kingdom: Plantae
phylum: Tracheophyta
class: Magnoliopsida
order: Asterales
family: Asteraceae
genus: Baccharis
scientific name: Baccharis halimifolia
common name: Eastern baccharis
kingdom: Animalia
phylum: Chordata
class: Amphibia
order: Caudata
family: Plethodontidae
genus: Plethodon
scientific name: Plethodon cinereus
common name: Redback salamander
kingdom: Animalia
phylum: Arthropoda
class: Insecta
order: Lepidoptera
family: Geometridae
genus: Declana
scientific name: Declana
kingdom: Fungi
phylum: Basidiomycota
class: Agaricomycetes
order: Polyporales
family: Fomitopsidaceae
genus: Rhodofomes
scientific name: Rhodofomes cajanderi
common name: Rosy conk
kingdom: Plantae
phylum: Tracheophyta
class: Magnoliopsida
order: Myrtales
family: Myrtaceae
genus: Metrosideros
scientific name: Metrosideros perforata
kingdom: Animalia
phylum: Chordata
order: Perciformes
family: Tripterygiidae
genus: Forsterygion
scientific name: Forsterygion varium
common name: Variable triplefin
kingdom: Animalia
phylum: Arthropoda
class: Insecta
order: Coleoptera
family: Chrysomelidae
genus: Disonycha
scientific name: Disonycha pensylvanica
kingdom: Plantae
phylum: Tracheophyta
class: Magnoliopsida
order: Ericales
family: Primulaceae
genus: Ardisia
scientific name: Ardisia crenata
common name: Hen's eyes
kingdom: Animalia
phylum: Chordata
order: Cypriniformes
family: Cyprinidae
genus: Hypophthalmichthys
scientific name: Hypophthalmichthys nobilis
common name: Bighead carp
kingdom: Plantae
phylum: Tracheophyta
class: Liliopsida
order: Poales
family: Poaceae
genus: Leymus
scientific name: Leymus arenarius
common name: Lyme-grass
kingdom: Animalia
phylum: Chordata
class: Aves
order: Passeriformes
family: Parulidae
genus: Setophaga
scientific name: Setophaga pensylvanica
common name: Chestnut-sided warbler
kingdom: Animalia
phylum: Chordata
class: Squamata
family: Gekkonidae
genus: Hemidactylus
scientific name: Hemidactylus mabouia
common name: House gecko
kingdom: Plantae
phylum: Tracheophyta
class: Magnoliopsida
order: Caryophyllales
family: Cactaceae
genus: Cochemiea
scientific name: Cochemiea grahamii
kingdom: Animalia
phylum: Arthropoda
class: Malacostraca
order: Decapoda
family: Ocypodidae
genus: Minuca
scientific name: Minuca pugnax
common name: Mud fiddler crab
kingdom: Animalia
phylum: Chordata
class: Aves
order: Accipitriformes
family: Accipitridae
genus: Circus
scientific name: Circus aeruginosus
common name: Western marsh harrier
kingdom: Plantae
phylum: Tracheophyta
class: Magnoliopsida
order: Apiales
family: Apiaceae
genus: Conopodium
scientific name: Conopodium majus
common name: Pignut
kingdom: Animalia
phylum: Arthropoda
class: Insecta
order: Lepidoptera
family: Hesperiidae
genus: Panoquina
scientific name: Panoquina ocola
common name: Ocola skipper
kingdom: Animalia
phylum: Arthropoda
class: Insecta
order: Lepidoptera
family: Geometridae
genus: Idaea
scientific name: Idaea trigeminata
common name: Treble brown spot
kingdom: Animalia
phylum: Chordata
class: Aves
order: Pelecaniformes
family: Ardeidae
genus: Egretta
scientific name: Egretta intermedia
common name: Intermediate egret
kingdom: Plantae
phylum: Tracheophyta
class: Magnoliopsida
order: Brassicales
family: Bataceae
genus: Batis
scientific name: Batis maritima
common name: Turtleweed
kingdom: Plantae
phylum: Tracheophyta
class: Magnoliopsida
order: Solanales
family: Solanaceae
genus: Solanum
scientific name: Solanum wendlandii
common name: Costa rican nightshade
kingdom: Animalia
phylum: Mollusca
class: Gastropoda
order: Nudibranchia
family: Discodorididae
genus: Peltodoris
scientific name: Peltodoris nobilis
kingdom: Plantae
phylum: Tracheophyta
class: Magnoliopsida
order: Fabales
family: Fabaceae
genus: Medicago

----------------------------------------

_Exercise description:_
Write out all of the lines above word for word, with nothing changed, added or left out.

_Correct output:_
kingdom: Plantae
phylum: Tracheophyta
class: Magnoliopsida
order: Asterales
family: Asteraceae
genus: Baccharis
scientific name: Baccharis halimifolia
common name: Eastern baccharis
kingdom: Animalia
phylum: Chordata
class: Amphibia
order: Caudata
family: Plethodontidae
genus: Plethodon
scientific name: Plethodon cinereus
common name: Redback salamander
kingdom: Animalia
phylum: Arthropoda
class: Insecta
order: Lepidoptera
family: Geometridae
genus: Declana
scientific name: Declana
kingdom: Fungi
phylum: Basidiomycota
class: Agaricomycetes
order: Polyporales
family: Fomitopsidaceae
genus: Rhodofomes
scientific name: Rhodofomes cajanderi
common name: Rosy conk
kingdom: Plantae
phylum: Tracheophyta
class: Magnoliopsida
order: Myrtales
family: Myrtaceae
genus: Metrosideros
scientific name: Metrosideros perforata
kingdom: Animalia
phylum: Chordata
order: Perciformes
family: Tripterygiidae
genus: Forsterygion
scientific name: Forsterygion varium
common name: Variable triplefin
kingdom: Animalia
phylum: Arthropoda
class: Insecta
order: Coleoptera
family: Chrysomelidae
genus: Disonycha
scientific name: Disonycha pensylvanica
kingdom: Plantae
phylum: Tracheophyta
class: Magnoliopsida
order: Ericales
family: Primulaceae
genus: Ardisia
scientific name: Ardisia crenata
common name: Hen's eyes
kingdom: Animalia
phylum: Chordata
order: Cypriniformes
family: Cyprinidae
genus: Hypophthalmichthys
scientific name: Hypophthalmichthys nobilis
common name: Bighead carp
kingdom: Plantae
phylum: Tracheophyta
class: Liliopsida
order: Poales
family: Poaceae
genus: Leymus
scientific name: Leymus arenarius
common name: Lyme-grass
kingdom: Animalia
phylum: Chordata
class: Aves
order: Passeriformes
family: Parulidae
genus: Setophaga
scientific name: Setophaga pensylvanica
common name: Chestnut-sided warbler
kingdom: Animalia
phylum: Chordata
class: Squamata
family: Gekkonidae
genus: Hemidactylus
scientific name: Hemidactylus mabouia
common name: House gecko
kingdom: Plantae
phylum: Tracheophyta
class: Magnoliopsida
order: Caryophyllales
family: Cactaceae
genus: Cochemiea
scientific name: Cochemiea grahamii
kingdom: Animalia
phylum: Arthropoda
class: Malacostraca
order: Decapoda
family: Ocypodidae
genus: Minuca
scientific name: Minuca pugnax
common name: Mud fiddler crab
kingdom: Animalia
phylum: Chordata
class: Aves
order: Accipitriformes
family: Accipitridae
genus: Circus
scientific name: Circus aeruginosus
common name: Western marsh harrier
kingdom: Plantae
phylum: Tracheophyta
class: Magnoliopsida
order: Apiales
family: Apiaceae
genus: Conopodium
scientific name: Conopodium majus
common name: Pignut
kingdom: Animalia
phylum: Arthropoda
class: Insecta
order: Lepidoptera
family: Hesperiidae
genus: Panoquina
scientific name: Panoquina ocola
common name: Ocola skipper
kingdom: Animalia
phylum: Arthropoda
class: Insecta
order: Lepidoptera
family: Geometridae
genus: Idaea
scientific name: Idaea trigeminata
common name: Treble brown spot
kingdom: Animalia
phylum: Chordata
class: Aves
order: Pelecaniformes
family: Ardeidae
genus: Egretta
scientific name: Egretta intermedia
common name: Intermediate egret
kingdom: Plantae
phylum: Tracheophyta
class: Magnoliopsida
order: Brassicales
family: Bataceae
genus: Batis
scientific name: Batis maritima
common name: Turtleweed
kingdom: Plantae
phylum: Tracheophyta
class: Magnoliopsida
order: Solanales
family: Solanaceae
genus: Solanum
scientific name: Solanum wendlandii
common name: Costa rican nightshade
kingdom: Animalia
phylum: Mollusca
class: Gastropoda
order: Nudibranchia
family: Discodorididae
genus: Peltodoris
scientific name: Peltodoris nobilis
kingdom: Plantae
phylum: Tracheophyta
class: Magnoliopsida
order: Fabales
family: Fabaceae
genus: Medicago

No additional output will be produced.